Un passionnant documentaire. Le genre en lui-même soulève toujours la question de l'angle d'approche : géographique, pédagogique, thématique... Parce qu'il est avant tout un portrait, Capitaine Thomas Sankara captive de la première à la dernière minute, les images d'archives qu'il fait dialoguer entre elles invitant à sympathiser avec les idées de cette figure politique. Luttant pour l'émancipation féminine, l'auto-suffisance alimentaire et la transparence électorale (il faut le voir proposer des élections à ciel ouvert et à main levée, permettant à chaque candidat de voir qui exactement a voté pour son programme !), Thomas Sankara possède d'entrée l'étoffe d'un personnage charismatique. On se retrouve même à espérer, malgré ou à cause de l'excellence de ce documentaire, qu'un biopic fictionnel voie le jour à son sujet tant ses accointances avec divers chefs d'État, de François Miterrand à Mouammar Kadhafi, pavent la voie d'un scénario complexe.
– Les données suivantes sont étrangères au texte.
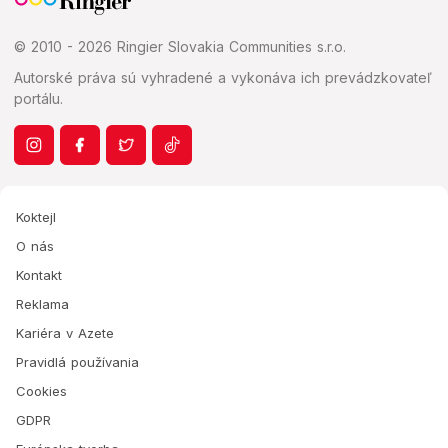
© 2010 - 2026 Ringier Slovakia Communities s.r.o.
Autorské práva sú vyhradené a vykonáva ich prevádzkovateľ
portálu.
Koktejl
O nás
Kontakt
Reklama
Kariéra v Azete
Pravidlá používania
Cookies
GDPR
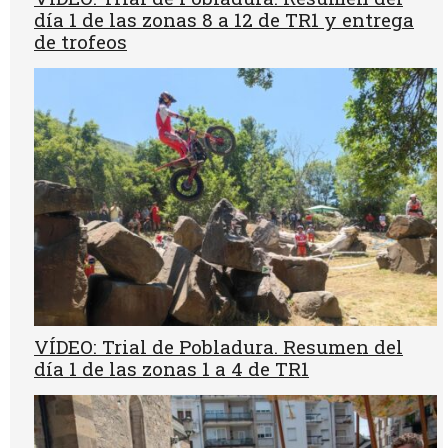
día 1 de las zonas 8 a 12 de TR1 y entrega
de trofeos
VÍDEO: Trial de Pobladura. Resumen del
día 1 de las zonas 1 a 4 de TR1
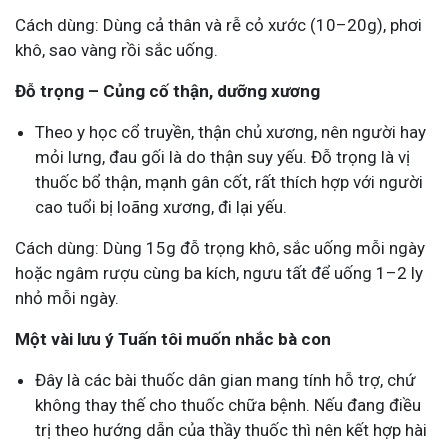
Cách dùng: Dùng cả thân và rễ cỏ xước (10–20g), phơi
khô, sao vàng rồi sắc uống.
Đỗ trọng – Củng cố thận, dưỡng xương
Theo y học cổ truyền, thận chủ xương, nên người hay
mỏi lưng, đau gối là do thận suy yếu. Đỗ trọng là vị
thuốc bổ thận, mạnh gân cốt, rất thích hợp với người
cao tuổi bị loãng xương, đi lại yếu.
Cách dùng: Dùng 15g đỗ trọng khô, sắc uống mỗi ngày
hoặc ngâm rượu cùng ba kích, ngưu tất để uống 1–2 ly
nhỏ mỗi ngày.
Một vài lưu ý Tuấn tôi muốn nhắc bà con
Đây là các bài thuốc dân gian mang tính hỗ trợ, chứ
không thay thế cho thuốc chữa bệnh. Nếu đang điều
trị theo hướng dẫn của thầy thuốc thì nên kết hợp hài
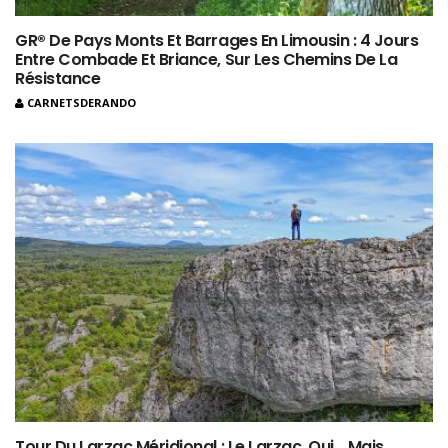
GR® De Pays Monts Et Barrages En Limousin : 4 Jours
Entre Combade Et Briance, Sur Les Chemins De La
Résistance
CARNETSDERANDO
Tour Du Larzac Méridional : Le Larzac, Oui… Mais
Faire tenir les ambitions d'une telle personnalité sur 90 minutes est une gageure, mais la courte durée de son mandat (d'août 1983 à octobre 1987) inspire à Christophe Cupelin un montage toujours stimulant, les anecdotes amusées y croisant les accomplissements concrets du président. Si sa volonté de faire reculer l'illétrisme porta ses fruits, on n'ose ainsi imaginer les résultats obtenus sans l'organisation de son assassinant. Assumant son point de vue, le réalisateur n'élude pas l'aura dégagée par Thomas Sankara, ni la place centrale qu'il accordait à un peuple dont il a su gagner la confiance par sa proximité. Il renomma d'ailleurs la Haute-Volta, nom hérité du colonialisme, au profit du fédérateur Burkina Faso, soit le « Pays des hommes intègres ». Sans en faire un personnage irréprochable, le réalisateur met en avant l'intransigeance du capitaine, démontrant par l'exemple comment il a pu payer le prix de sa droiture idéologique.
Informatif, parfois très drôle et toujours captivant, Capitaine Thomas Sankara est l'un des meilleurs films de cette fin d'année : que les caprices de la distribution ne vous empêchent pas de vous ruer dans les salles où il est projeté. Reste, néanmoins, à le prendre avec des pincettes, le doc véhiculant une image hyper positive du personnage. Pour la nuance et la remise en question, c'est au public de faire ses recherches, ce qui n'enlève pas l'envie de faire connaître l'histoire de Sankara.